McLaurin heard from former China Grove Mayor Jim Morton that the N.C. Department of Transportation is “basically raping” the entire north-south rail corridor between Salisbury and Kannapolis for minimal gain in providing for high-speed passenger train service.
It is “fouling up everybody’s life,” Morton said.
Chuck Hughes, a member of the Rowan-Salisbury Board of Education, pointed out how school systems throughout the state are working against each other over the amount of salary supplements they can or cannot offer teachers.
Tom Corl presented McLaurin with a 100-name petition against tearing down the Old Beatty Ford bridge crossing Interstate 85. Cathy Triplette gave the state senator a personal testimony on how she has to live with the effects of Duke Energy’s coal ash daily by having to buy bottled water for bathing, drinking and washing dishes because her well has been contaminated.
In a brief meeting, McLaurin heard some real-life concerns that all come back to decisions state legislators make.

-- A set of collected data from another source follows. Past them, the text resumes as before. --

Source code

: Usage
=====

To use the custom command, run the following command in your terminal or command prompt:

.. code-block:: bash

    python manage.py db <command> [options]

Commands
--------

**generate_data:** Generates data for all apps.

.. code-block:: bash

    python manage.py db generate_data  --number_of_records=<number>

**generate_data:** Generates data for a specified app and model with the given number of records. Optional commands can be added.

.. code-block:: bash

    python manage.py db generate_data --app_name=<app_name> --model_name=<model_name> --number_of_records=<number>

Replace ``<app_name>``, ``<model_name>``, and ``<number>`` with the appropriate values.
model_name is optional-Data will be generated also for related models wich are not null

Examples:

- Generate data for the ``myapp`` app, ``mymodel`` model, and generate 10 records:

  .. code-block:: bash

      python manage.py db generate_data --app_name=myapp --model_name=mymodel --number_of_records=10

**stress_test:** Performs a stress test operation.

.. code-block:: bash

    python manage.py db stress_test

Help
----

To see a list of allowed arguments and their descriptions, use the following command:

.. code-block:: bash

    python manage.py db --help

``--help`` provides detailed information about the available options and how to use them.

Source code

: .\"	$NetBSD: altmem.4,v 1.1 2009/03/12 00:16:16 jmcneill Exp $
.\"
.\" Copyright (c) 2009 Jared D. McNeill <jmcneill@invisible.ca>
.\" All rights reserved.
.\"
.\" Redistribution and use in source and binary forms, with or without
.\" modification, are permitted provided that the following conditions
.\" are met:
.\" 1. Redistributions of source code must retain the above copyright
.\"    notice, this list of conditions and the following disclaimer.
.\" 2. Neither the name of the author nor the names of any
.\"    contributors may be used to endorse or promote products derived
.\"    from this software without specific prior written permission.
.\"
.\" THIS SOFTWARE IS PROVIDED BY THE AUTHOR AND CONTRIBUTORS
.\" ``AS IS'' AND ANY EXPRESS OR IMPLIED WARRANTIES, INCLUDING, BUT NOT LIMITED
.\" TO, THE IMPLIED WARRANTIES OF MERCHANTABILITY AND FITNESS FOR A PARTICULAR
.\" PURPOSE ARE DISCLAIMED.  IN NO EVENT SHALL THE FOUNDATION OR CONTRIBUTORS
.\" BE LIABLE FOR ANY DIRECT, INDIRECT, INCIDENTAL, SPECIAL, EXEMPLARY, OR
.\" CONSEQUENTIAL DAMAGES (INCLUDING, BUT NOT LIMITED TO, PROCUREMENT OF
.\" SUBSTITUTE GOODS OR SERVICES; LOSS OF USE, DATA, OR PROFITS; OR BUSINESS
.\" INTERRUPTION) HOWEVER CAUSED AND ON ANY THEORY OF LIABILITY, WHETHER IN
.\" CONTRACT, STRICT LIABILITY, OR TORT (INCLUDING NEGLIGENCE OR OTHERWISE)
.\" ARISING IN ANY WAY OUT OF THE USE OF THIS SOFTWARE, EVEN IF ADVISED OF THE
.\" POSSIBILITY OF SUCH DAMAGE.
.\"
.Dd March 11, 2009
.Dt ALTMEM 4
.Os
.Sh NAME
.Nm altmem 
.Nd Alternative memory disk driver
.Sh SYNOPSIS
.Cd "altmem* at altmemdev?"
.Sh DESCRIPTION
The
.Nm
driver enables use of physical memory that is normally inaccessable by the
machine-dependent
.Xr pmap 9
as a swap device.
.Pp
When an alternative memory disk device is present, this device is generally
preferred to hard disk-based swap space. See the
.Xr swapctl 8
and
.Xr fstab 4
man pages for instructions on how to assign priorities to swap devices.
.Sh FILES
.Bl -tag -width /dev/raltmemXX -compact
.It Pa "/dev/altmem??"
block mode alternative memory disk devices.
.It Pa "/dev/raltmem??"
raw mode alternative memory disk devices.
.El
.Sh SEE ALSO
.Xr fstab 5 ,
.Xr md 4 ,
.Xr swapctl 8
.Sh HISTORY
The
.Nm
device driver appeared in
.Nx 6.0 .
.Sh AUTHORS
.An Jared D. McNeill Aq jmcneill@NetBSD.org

These “town hall” or “roundtable” meetings legislators and congressmen have — even in election years — are more than political grandstanding. They are a real chance for constituents to meet their state and federal representatives in person and sound off.
Elected office is toughest on the local level because the people county commissioners, City Council members and town aldermen represent usually can track them down pretty quickly. We know where they live and work. Salisbury Mayor Paul Woodson sometimes has referred to his dry-cleaning business as a second City Hall because residents know where to find him.
It’s a shame, but the higher up the public office ladder you go, the easier it is for our elected officials to hide — say in Raleigh, or in Washington.
So the next time state Reps. Harry Warren or Carl Ford, Sens. McLaurin or Andrew Brock or U.S. Reps. Richard Hudson and Virginia Foxx happen to be close by and make themselves available, go see them.
First thank them for showing up, then maybe let them know why the government is “fouling up everybody’s life.”